Converting docker-compose.yml to use the network bridge
To do the conversion, I just stopped all the containers:
# docker stop $(docker ps -a -q)
Then deleted the old networks:
# docker network rm elk_default mariadb_default shipyard_default splunk_default
Then added the following line to all the docker-compose.yml files:
network_mode: bridge
and lastly started them up:
# docker-compose up -d
Iptables Configuration
You will notice that for each port your expose an iptables rule is added to allow that port to reach the host (in the DOCKER chain):
core ~ # iptables -L -n -v
Chain INPUT (policy ACCEPT 1185 packets, 207K bytes)

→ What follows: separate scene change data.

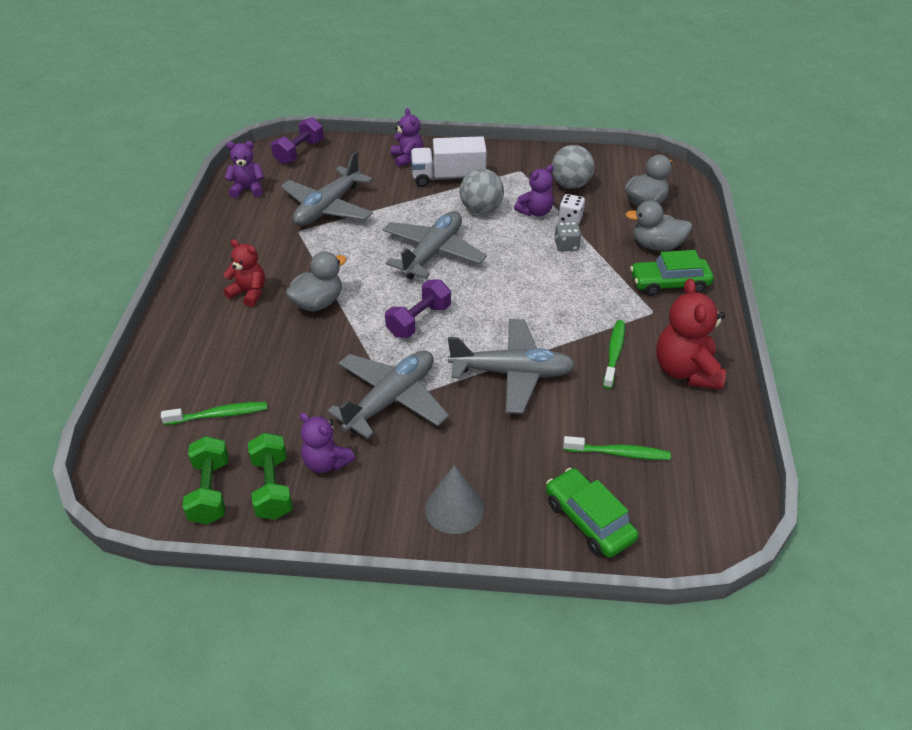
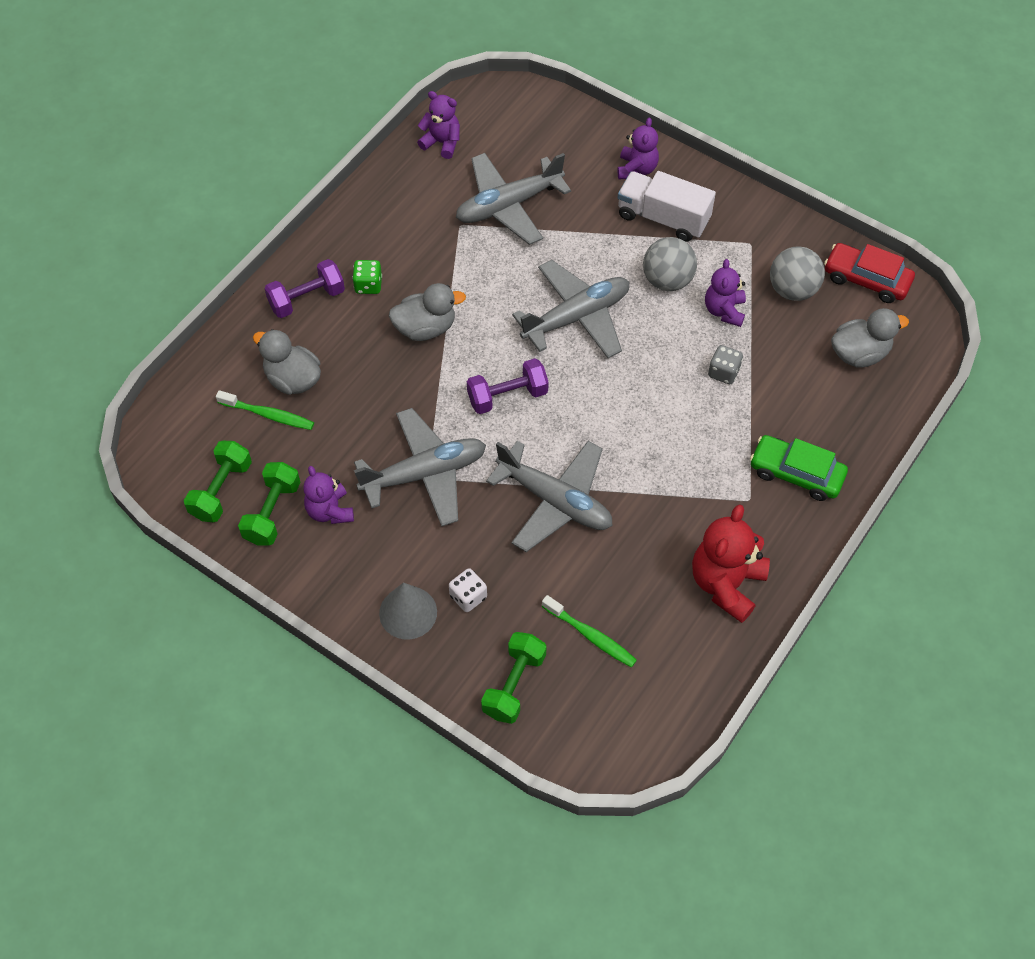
camera: 30 degrees right, 15 degrees up
red teddy bear [223,239,265,307] -> green dice [352,260,382,294]
purple dumbbell [271,117,324,165] -> purple dumbbell moved to [264,259,345,318]
purple teddy bear [514,165,554,217] -> purple teddy bear turned 105 degrees clockwise [705,259,746,327]
green car [546,468,638,558] -> green dumbbell [481,632,547,724]
white dice [558,194,585,224] -> white dice moved to [449,568,487,612]
green toothbrush [603,320,625,389] -> none
grey duck [625,201,692,251] -> grey duck moved to [253,329,321,395]
none -> red car [824,243,915,303]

pkts bytes target prot opt in out source destination
Chain FORWARD (policy ACCEPT 189 packets, 32822 bytes)
pkts bytes target prot opt in out source destination
1154K 517M DOCKER-ISOLATION all -- * * 0.0.0.0/0 0.0.0.0/0
740K 155M DOCKER all -- * docker0 0.0.0.0/0 0.0.0.0/0
151K 32M ACCEPT all -- * docker0 0.0.0.0/0 0.0.0.0/0 ctstate RELATED,ESTABLISHED
414K 363M ACCEPT all -- docker0 !docker0 0.0.0.0/0 0.0.0.0/0
46 2784 ACCEPT all -- docker0 docker0 0.0.0.0/0 0.0.0.0/0
Chain OUTPUT (policy ACCEPT 974 packets, 448K bytes)
pkts bytes target prot opt in out source destination
Chain DOCKER (1 references)
pkts bytes target prot opt in out source destination
395K 52M ACCEPT tcp -- !docker0 docker0 0.0.0.0/0 10.2.37.9 tcp dpt:3306
0 0 ACCEPT tcp -- !docker0 docker0 0.0.0.0/0 10.2.37.5 tcp dpt:9300
Chain DOCKER-ISOLATION (1 references)
pkts bytes target prot opt in out source destination
1154K 517M RETURN all -- * * 0.0.0.0/0 0.0.0.0/0
And since I was also specifying external ports in my configuration, I saw DNATs (in the PREROUTING/DOCKER chain) and MASQUERADEs (in the POSTROUTING chain) added as well (to allow outbound and inbound traffic from the outside):
core ~ # iptables -L -n -v -t nat
Chain PREROUTING (policy ACCEPT 96 packets, 11911 bytes)
pkts bytes target prot opt in out source destination
23111 1457K DOCKER all -- * * 0.0.0.0/0 0.0.0.0/0 ADDRTYPE match dst-type LOCAL
Chain INPUT (policy ACCEPT 94 packets, 11775 bytes)
pkts bytes target prot opt in out source destination
Chain OUTPUT (policy ACCEPT 8 packets, 1496 bytes)
pkts bytes target prot opt in out source destination
2 120 DOCKER all -- * * 0.0.0.0/0 !127.0.0.0/8 ADDRTYPE match dst-type LOCAL
Chain POSTROUTING (policy ACCEPT 8 packets, 1496 bytes)
pkts bytes target prot opt in out source destination
492 103K RETURN all -- * * 10.2.0.0/16 10.2.0.0/16
311 19896 MASQUERADE all -- * * 10.2.0.0/16 !224.0.0.0/4
23095 1456K MASQUERADE all -- * * !10.2.0.0/16 10.2.0.0/16
0 0 MASQUERADE tcp -- * * 10.2.37.9 10.2.37.9 tcp dpt:3306
0 0 MASQUERADE tcp -- * * 10.2.37.5 10.2.37.5 tcp dpt:9300
Chain DOCKER (2 references)
pkts bytes target prot opt in out source destination
4623 277K DNAT tcp -- !docker0 * 0.0.0.0/0 0.0.0.0/0 tcp dpt:3306 to:10.2.37.9:3306
0 0 DNAT tcp -- !docker0 * 0.0.0.0/0 0.0.0.0/0 tcp dpt:9300 to:10.2.37.5:9300
CoreOS issue with docker network bridges
Later on as I was doing some research I ran into this CoreOS issue. And it looks like with the new CoreOS version (1353.6.0) there was a race condition with interface claiming between docker and the systemd network service. And the following modification:
[Match]
Type=bridge
-Name=docker*
+Name=docker* br-*
In the the 50-docker.network file, would’ve probably fixed my original issue, but I was still happy to move my containers to flannel for future expansion. And it looks like version 1353.7.0 fixes that specific issue as well.